**WORK REQUIRED:** Reproduce the passage on kvmclock time jumps below word for word, from "becomes redundant, so" up to and including "the same problem.".

The unexpected time jumps are due to differences in the TSC=>nanoseconds
conversion algorithms between kvmclock and the host's CLOCK_MONOTONIC_RAW
(the pvclock algorithm is inherently lossy).  When updating the
masterclock, KVM refreshes the "base", i.e. moves the elapsed time since
the last update from the kvmclock/pvclock algorithm to the
CLOCK_MONOTONIC_RAW algorithm.  Synchronizing kvmclock with
CLOCK_MONOTONIC_RAW is the lesser of evils when the TSC is unstable, but
adds no real value when the TSC is stable.

Prior to commit 7f187922ddf6 ("KVM: x86: update masterclock values on TSC
writes"), KVM did NOT force an update when synchronizing a vCPU to the
current generation.

  commit 7f187922ddf6b67f2999a76dcb71663097b75497
  Author: Marcelo Tosatti <mtosatti@xxxxxxxxxx>
  Date:   Tue Nov 4 21:30:44 2014 -0200

    KVM: x86: update masterclock values on TSC writes

    When the guest writes to the TSC, the masterclock TSC copy must be
    updated as well along with the TSC_OFFSET update, otherwise a negative
    tsc_timestamp is calculated at kvm_guest_time_update.

    Once "if (!vcpus_matched && ka->use_master_clock)" is simplified to
    "if (ka->use_master_clock)", the corresponding "if (!ka->use_master_clock)"
    becomes redundant, so remove the do_request boolean and collapse
    everything into a single condition.

Before that, KVM only re-synced the masterclock if the masterclock was
enabled or disabled  Note, at the time of the above commit, VMX
synchronized TSC on *guest* writes to MSR_IA32_TSC:

        case MSR_IA32_TSC:
                kvm_write_tsc(vcpu, msr_info);
                break;

which is why the changelog specifically says "guest writes", but the bug
that was being fixed wasn't unique to guest write, i.e. a TSC write from
the host would suffer the same problem.

**GIVEN INFORMATION:**
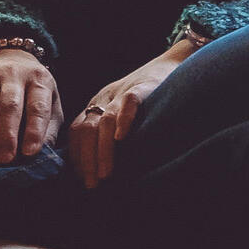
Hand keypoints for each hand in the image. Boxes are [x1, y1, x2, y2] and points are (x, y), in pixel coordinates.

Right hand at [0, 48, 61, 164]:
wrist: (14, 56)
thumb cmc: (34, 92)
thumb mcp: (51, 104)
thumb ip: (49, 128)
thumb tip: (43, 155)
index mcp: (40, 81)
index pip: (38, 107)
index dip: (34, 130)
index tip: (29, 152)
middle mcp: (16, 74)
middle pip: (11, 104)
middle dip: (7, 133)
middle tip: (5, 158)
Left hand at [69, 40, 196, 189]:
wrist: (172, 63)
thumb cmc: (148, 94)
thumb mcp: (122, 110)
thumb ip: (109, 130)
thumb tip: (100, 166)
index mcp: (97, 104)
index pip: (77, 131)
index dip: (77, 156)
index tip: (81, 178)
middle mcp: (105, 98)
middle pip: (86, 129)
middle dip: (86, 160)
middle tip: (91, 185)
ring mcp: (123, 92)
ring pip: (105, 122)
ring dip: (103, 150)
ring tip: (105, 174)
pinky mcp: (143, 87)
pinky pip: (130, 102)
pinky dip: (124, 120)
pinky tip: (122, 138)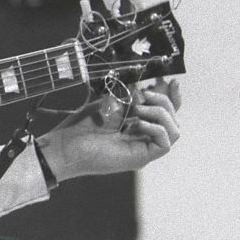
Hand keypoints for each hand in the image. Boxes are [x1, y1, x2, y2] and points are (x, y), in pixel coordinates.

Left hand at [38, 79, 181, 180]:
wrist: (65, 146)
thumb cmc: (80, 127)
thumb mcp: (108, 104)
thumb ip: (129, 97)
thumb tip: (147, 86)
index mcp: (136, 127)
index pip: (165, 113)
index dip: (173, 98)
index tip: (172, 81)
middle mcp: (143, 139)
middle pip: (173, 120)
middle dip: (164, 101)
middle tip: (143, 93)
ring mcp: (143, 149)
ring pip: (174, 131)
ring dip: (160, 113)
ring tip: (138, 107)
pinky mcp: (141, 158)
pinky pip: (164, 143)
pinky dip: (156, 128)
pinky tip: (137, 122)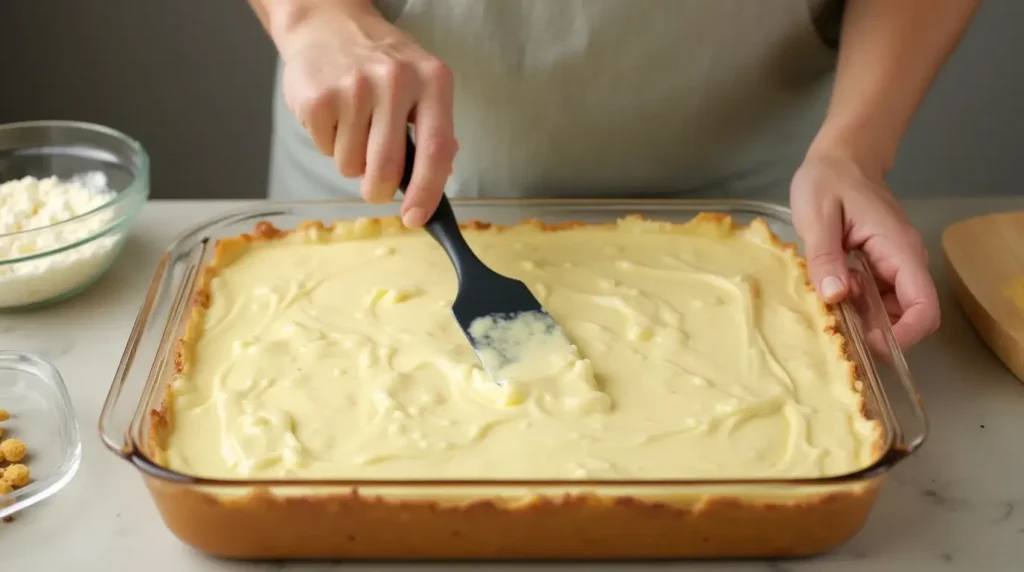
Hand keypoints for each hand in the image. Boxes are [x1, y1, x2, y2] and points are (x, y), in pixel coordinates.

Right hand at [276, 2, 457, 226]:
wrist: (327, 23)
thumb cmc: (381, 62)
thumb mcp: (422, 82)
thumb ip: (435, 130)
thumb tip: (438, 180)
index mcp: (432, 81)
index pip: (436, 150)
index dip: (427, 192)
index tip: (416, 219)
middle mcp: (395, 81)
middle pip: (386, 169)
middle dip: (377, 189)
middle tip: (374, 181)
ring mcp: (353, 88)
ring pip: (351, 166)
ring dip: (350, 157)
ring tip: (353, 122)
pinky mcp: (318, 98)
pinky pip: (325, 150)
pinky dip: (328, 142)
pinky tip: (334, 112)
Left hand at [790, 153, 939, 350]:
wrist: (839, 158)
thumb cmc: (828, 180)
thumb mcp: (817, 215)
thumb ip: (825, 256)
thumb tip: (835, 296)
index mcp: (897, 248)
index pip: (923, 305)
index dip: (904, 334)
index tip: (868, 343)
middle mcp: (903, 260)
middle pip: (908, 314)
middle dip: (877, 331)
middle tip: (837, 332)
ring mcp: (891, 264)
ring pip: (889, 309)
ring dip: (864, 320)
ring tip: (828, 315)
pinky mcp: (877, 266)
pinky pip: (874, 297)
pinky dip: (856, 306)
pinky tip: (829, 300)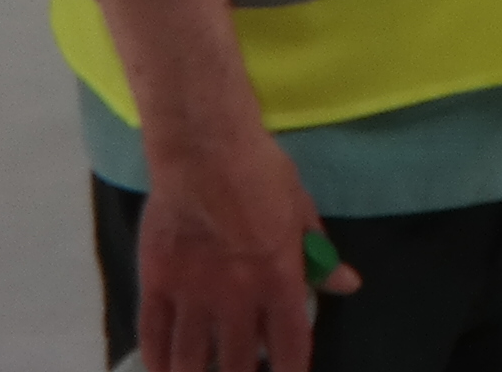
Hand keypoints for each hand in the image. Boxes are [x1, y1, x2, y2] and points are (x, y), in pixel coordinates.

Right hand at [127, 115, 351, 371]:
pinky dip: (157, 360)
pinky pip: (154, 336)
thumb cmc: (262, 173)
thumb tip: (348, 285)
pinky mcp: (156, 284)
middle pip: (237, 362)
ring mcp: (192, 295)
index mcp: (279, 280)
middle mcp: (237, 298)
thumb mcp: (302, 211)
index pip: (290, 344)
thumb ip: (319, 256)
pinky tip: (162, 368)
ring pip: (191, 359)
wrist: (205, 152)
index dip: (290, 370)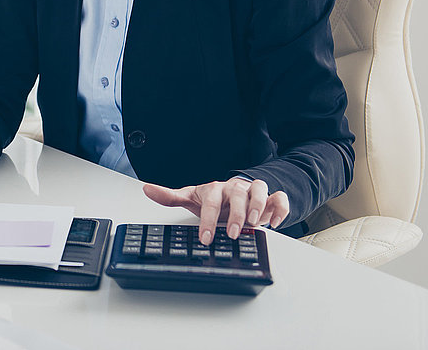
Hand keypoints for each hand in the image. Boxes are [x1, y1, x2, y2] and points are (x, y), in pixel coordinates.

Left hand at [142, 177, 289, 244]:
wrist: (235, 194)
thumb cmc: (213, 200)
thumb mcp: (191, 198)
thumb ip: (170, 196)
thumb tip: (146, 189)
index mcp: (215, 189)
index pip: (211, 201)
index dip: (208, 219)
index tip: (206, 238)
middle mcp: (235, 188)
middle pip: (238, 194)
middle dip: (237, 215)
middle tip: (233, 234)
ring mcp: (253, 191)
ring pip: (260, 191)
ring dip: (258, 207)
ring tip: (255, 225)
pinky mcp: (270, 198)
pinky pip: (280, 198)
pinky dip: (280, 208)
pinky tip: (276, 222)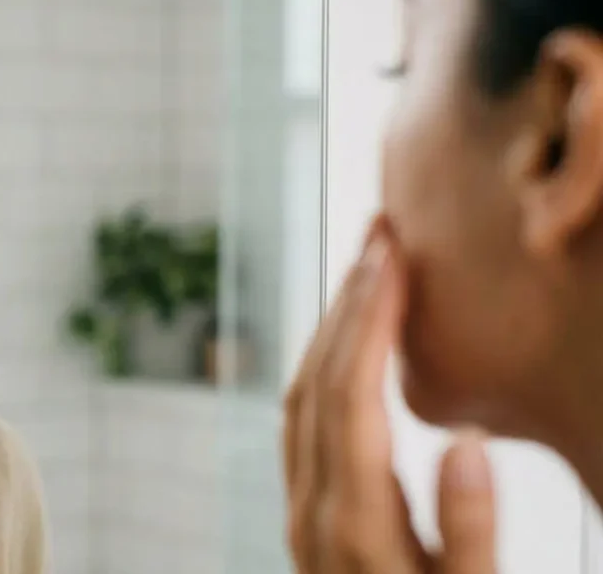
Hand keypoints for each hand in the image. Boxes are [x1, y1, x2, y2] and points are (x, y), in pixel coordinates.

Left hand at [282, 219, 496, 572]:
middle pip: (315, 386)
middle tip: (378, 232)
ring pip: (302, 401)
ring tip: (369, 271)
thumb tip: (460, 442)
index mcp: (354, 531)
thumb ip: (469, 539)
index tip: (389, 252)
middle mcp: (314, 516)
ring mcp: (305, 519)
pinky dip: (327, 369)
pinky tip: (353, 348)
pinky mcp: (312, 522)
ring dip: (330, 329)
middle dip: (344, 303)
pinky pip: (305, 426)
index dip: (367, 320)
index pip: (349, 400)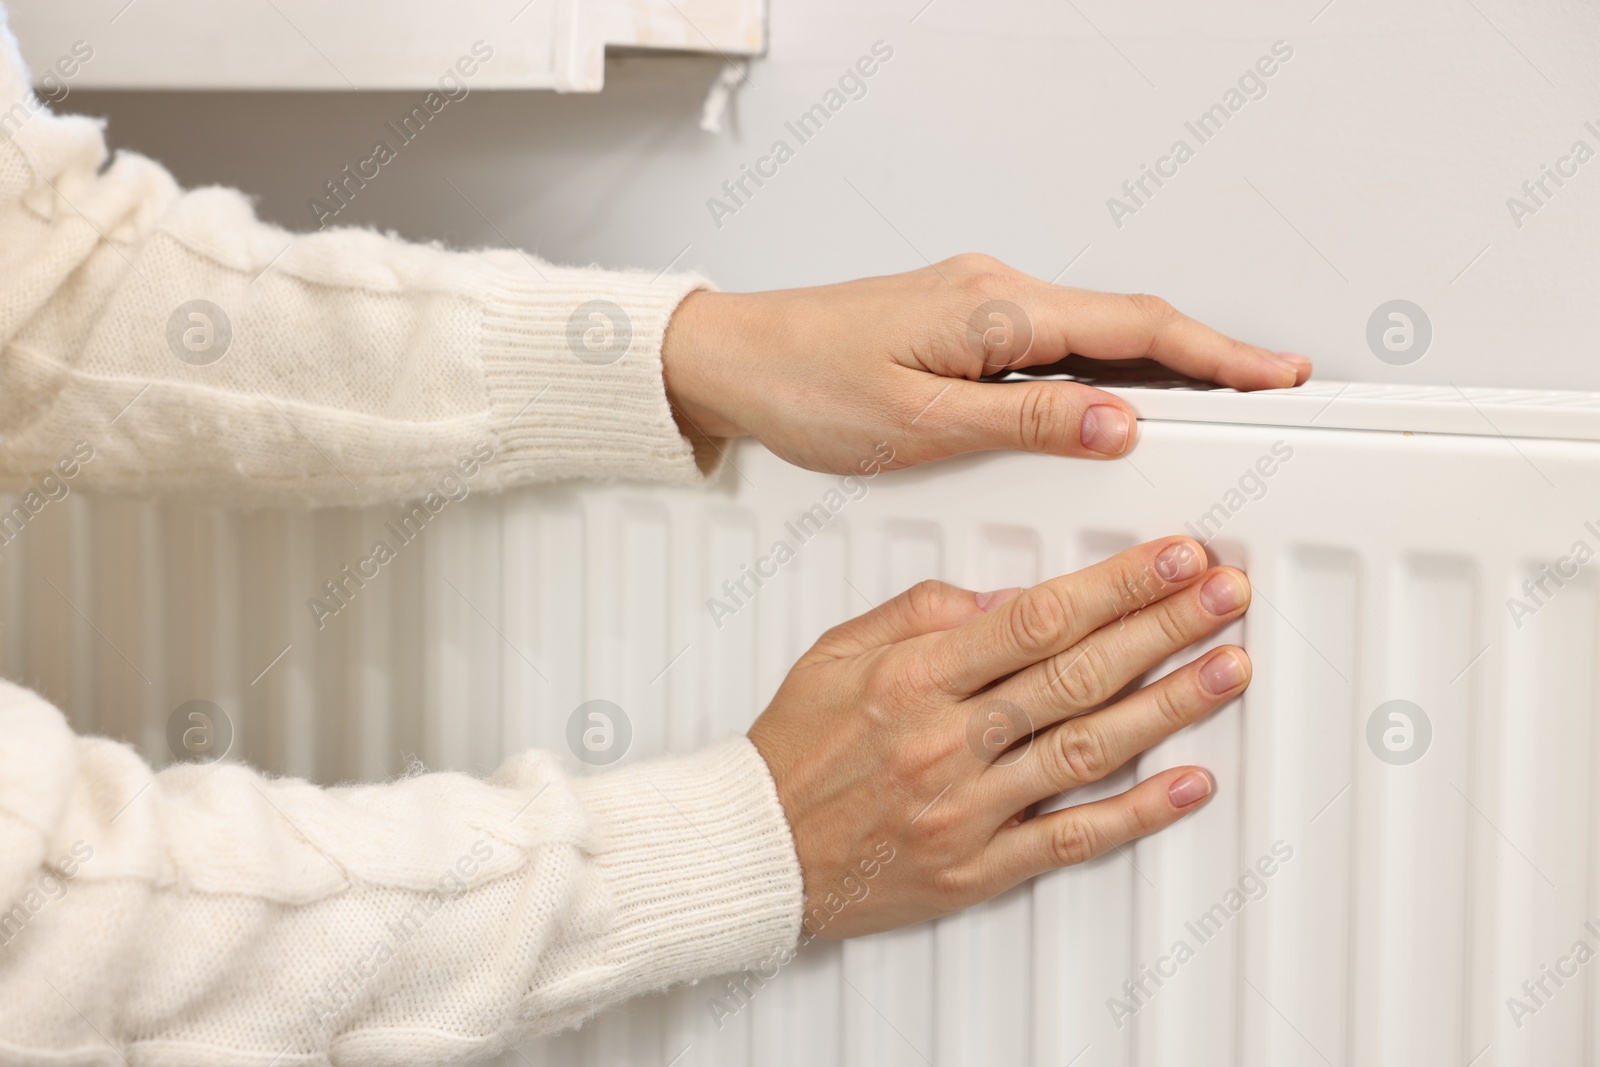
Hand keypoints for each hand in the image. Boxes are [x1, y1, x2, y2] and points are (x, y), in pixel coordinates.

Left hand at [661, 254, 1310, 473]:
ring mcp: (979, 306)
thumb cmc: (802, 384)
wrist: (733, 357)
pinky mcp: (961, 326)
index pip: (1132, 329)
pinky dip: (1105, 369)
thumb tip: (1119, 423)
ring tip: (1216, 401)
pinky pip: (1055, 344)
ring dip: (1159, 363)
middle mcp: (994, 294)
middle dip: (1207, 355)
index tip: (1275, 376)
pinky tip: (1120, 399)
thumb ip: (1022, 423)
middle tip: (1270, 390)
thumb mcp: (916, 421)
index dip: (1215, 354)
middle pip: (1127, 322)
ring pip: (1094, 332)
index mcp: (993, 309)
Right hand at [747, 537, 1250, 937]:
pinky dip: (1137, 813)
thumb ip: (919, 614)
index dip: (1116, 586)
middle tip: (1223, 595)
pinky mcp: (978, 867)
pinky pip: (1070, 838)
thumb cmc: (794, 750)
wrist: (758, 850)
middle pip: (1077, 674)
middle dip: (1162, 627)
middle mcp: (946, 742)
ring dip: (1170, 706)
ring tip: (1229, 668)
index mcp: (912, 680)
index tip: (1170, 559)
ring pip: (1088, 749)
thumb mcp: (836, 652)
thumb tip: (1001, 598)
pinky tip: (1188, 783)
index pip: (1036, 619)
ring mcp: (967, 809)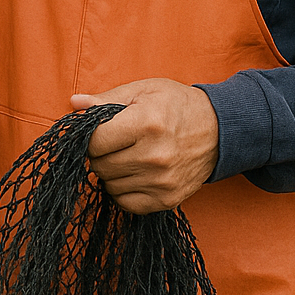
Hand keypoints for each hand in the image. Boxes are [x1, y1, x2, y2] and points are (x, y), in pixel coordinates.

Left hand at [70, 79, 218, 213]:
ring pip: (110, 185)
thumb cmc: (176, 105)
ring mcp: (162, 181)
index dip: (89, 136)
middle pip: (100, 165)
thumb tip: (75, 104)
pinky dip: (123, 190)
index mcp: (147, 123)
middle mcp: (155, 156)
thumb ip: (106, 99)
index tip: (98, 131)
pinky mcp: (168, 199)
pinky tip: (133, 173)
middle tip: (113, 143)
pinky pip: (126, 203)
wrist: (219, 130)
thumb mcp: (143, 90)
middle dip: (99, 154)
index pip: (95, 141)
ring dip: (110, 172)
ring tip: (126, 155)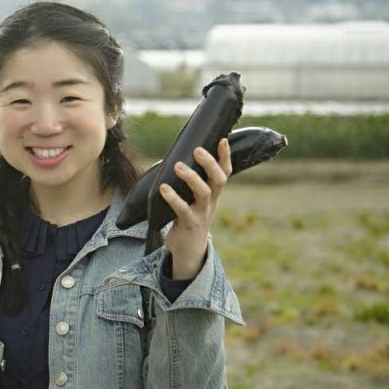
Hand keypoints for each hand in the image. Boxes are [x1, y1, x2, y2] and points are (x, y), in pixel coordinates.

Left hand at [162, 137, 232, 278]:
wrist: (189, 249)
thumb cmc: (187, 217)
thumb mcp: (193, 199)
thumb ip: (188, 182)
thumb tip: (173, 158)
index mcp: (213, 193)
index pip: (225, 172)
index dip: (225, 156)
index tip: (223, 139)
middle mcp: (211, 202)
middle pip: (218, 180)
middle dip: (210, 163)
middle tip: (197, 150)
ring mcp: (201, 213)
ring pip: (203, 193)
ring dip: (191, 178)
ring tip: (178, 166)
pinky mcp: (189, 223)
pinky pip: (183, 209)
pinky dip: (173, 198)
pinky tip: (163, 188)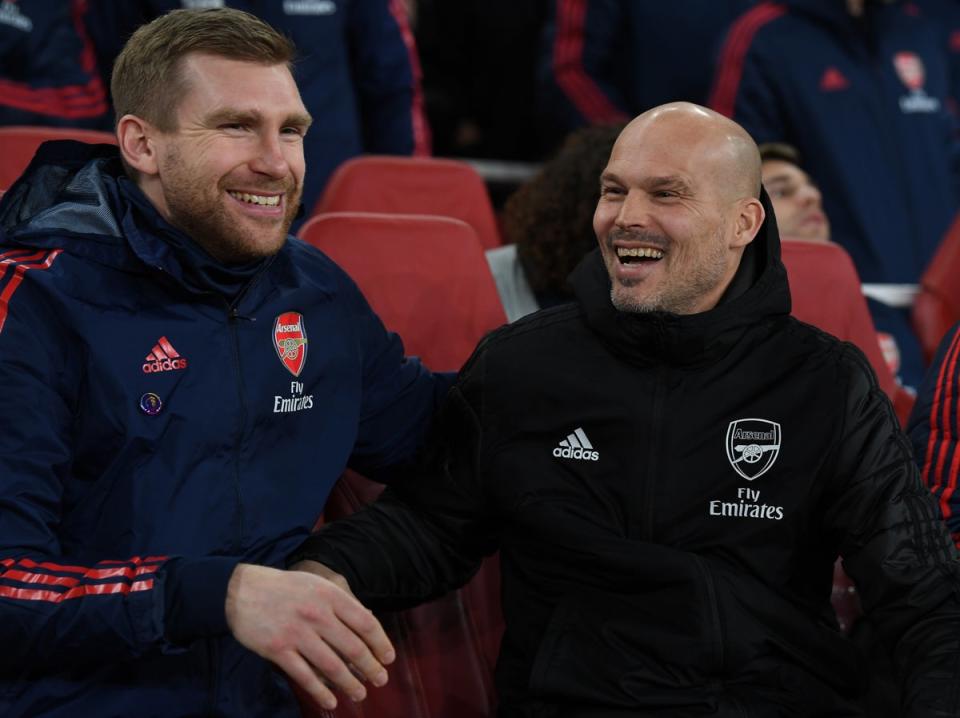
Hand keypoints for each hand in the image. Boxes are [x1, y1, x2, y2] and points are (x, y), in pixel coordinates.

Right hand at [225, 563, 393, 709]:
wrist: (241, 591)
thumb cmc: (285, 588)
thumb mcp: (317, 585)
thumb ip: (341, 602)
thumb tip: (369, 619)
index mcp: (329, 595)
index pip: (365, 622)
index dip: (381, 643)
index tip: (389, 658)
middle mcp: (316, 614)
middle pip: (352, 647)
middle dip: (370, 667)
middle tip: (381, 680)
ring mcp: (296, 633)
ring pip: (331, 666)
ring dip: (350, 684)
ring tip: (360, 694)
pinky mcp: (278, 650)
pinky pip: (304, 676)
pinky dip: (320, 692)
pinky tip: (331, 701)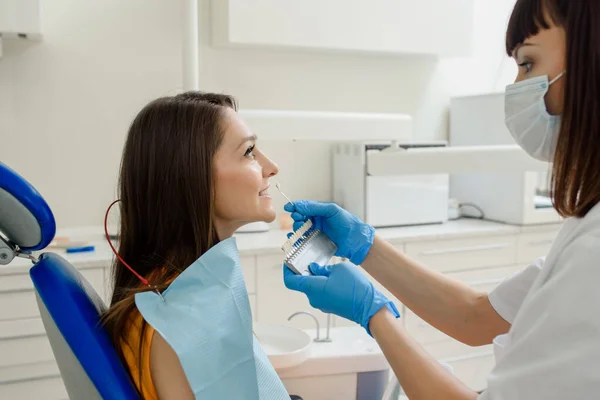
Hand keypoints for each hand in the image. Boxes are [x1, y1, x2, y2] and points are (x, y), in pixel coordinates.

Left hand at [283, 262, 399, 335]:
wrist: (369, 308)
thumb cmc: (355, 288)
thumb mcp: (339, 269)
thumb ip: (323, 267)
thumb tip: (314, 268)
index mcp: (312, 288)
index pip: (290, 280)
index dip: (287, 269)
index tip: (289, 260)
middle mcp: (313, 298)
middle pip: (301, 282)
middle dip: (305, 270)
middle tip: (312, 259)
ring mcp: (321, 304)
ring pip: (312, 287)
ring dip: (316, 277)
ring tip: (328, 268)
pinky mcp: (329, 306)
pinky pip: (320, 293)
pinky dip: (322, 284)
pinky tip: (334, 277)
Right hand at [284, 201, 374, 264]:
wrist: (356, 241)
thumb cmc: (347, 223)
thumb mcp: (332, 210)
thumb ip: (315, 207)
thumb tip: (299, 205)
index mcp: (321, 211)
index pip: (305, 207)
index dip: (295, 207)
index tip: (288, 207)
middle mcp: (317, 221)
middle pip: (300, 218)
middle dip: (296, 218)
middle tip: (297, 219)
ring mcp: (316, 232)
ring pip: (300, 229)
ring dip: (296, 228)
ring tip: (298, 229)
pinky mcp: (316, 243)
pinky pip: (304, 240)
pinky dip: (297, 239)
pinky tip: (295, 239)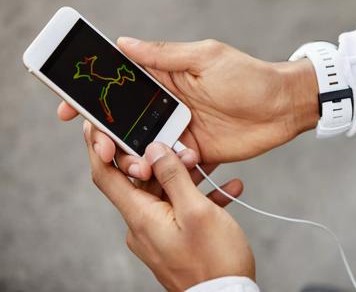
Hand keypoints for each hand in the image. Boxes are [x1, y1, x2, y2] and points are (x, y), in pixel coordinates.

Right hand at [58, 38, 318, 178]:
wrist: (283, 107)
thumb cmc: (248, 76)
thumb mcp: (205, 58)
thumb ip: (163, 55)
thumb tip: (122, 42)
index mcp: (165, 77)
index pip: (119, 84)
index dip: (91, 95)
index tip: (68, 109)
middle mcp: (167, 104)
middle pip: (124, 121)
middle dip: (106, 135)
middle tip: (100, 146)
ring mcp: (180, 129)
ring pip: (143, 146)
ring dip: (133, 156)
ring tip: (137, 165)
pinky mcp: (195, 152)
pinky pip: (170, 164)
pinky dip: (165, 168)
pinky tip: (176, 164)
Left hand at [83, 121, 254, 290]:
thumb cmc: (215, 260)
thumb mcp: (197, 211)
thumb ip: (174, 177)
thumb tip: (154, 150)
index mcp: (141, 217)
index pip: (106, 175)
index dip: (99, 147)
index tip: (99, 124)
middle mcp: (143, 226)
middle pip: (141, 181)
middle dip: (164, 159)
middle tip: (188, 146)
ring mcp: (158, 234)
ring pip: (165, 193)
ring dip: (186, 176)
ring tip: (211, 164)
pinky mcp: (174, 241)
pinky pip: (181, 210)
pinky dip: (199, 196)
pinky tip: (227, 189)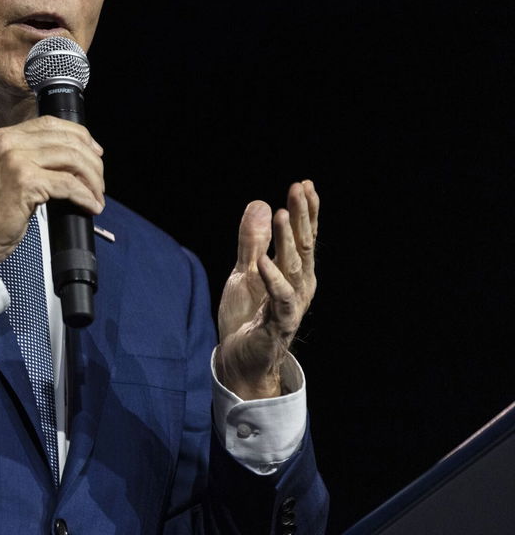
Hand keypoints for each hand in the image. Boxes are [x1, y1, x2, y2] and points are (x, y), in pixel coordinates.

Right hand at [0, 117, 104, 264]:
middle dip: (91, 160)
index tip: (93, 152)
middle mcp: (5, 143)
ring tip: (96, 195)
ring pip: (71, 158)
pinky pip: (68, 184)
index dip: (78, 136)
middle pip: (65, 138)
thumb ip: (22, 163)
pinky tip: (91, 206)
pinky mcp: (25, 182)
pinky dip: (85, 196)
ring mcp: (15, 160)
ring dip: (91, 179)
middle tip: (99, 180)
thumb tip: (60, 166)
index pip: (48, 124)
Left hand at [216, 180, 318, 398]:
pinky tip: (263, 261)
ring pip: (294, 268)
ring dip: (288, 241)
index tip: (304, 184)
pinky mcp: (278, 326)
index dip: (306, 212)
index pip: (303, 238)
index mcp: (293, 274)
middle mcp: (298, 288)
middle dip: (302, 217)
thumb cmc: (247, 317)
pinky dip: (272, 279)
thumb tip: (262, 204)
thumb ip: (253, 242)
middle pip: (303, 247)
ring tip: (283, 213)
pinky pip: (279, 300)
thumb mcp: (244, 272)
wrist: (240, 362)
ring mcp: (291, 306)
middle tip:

**EXPECTED ANSWER:**
becomes redundant, so remove the do_request boolean and collapse
    everything into a single condition.

Before that, KVM only re-synced the masterclock if the masterclock was
enabled or disabled  Note, at the time of the above commit, VMX
synchronized TSC on *guest* writes to MSR_IA32_TSC:

        case MSR_IA32_TSC:
                kvm_write_tsc(vcpu, msr_info);
                break;

which is why the changelog specifically says "guest writes", but the bug
that was being fixed wasn't unique to guest write, i.e. a TSC write from
the host would suffer the same problem.